CS21 Lab 5: Baby Names

Due before 11:59pm Saturday, March 1st, 2014

This lab assignment requires you to write one large program in Python. First, run update21. This will create the cs21/labs/05 directory and copy over the starting-point files for your programs. Next, move into your cs21/labs/05 directory and begin working on the python program for this lab. We will only grade files submitted by handin21 in this labs directory, so make sure your programs are in this directory!

Baby Names

In this week's lab, you will create an interface that allows to people to search the New York State baby name data base. The data base includes the names of all babies born in New York from 2007-2011 (provided at least 5 babies were born with that name in a county). The users of your program will be able to ask questions like "How many babies were born in New York in 2007?", "How many babies were born with the name Sebastian?", and "What was the most popular girl's name in New York in 2010?"

For this lab, you will write one large program rather than a series of smaller programs. While in past labs, you have written the whole program from scratch, this week you will begin with a partially completed program. In its current state, the program runs, though it doesn't do very much. You will fill in the gaps in program to make it work properly.

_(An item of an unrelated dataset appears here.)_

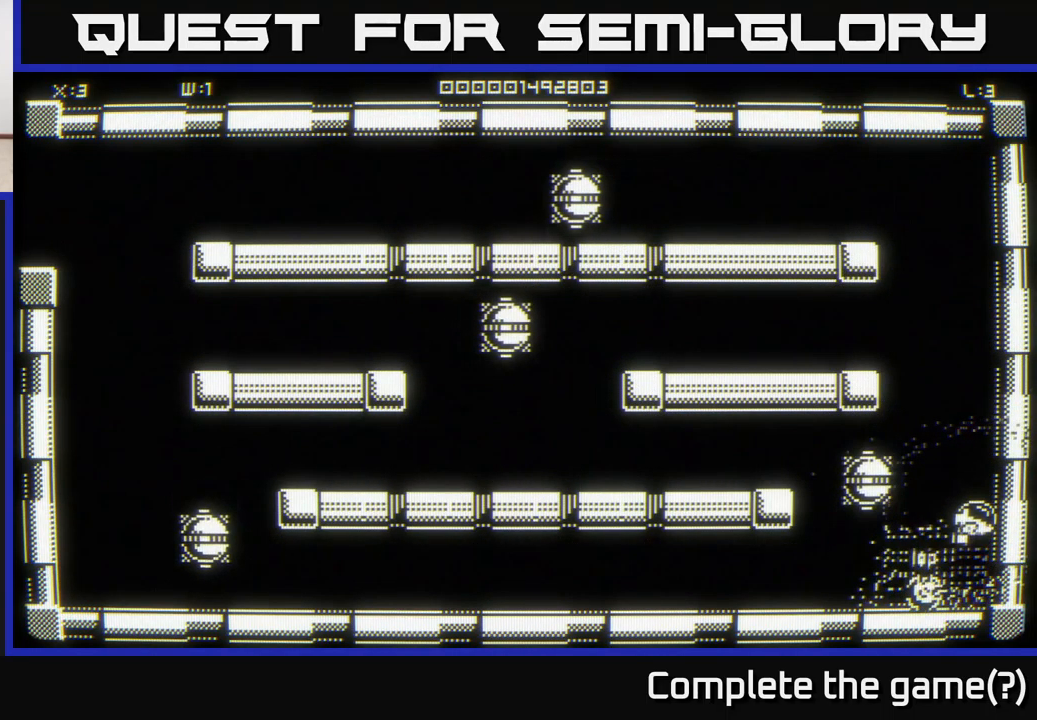
{"buttons": [], "left_stick": "up", "right_stick": "center", "events": [[67, "left_stick", "center"], [250, "left_stick", "up"]]}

We have given you a skeleton for the program in the file names.py. The skeleton provides you with a program that includes 9 functions. You will need to complete each of these 9 functions, but you do not need to write any new functions on your own.

Here is an example of what your program will look like when you're all done:

Welcome to the New York State baby database.

What would you like to do?
1. Count how many babies were born in a specific year.
2. Count how many people had a specific name in the entire database.
3. Count how many boys or girls had a specific name in a specific year.
4. Find the most popular boy or girl name for a specific year.
5. Quit.

Your choice? 1
What year are you interested in? 2008
In 2008, 120472 babies were born.

What would you like to do?
1. Count how many babies were born in a specific year.
2. Count how many people had a specific name in the entire database.
3. Count how many boys or girls had a specific name in a specific year.
4. Find the most popular boy or girl name for a specific year.
5. Quit.

Your choice? 2
What name are you interested in? Richard
In the database, 1025 babies had that name

What would you like to do?
1. Count how many babies were born in a specific year.
2. Count how many people had a specific name in the entire database.
3. Count how many boys or girls had a specific name in a specific year.
4. Find the most popular boy or girl name for a specific year.
5. Quit.

Your choice? 3
What name are you interested in? Dylan
What year are you interested in? 2007
What sex is the child (M/F)? F
18 babies matched that search criteria.

What would you like to do?
1. Count how many babies were born in a specific year.
2. Count how many people had a specific name in the entire database.
3. Count how many boys or girls had a specific name in a specific year.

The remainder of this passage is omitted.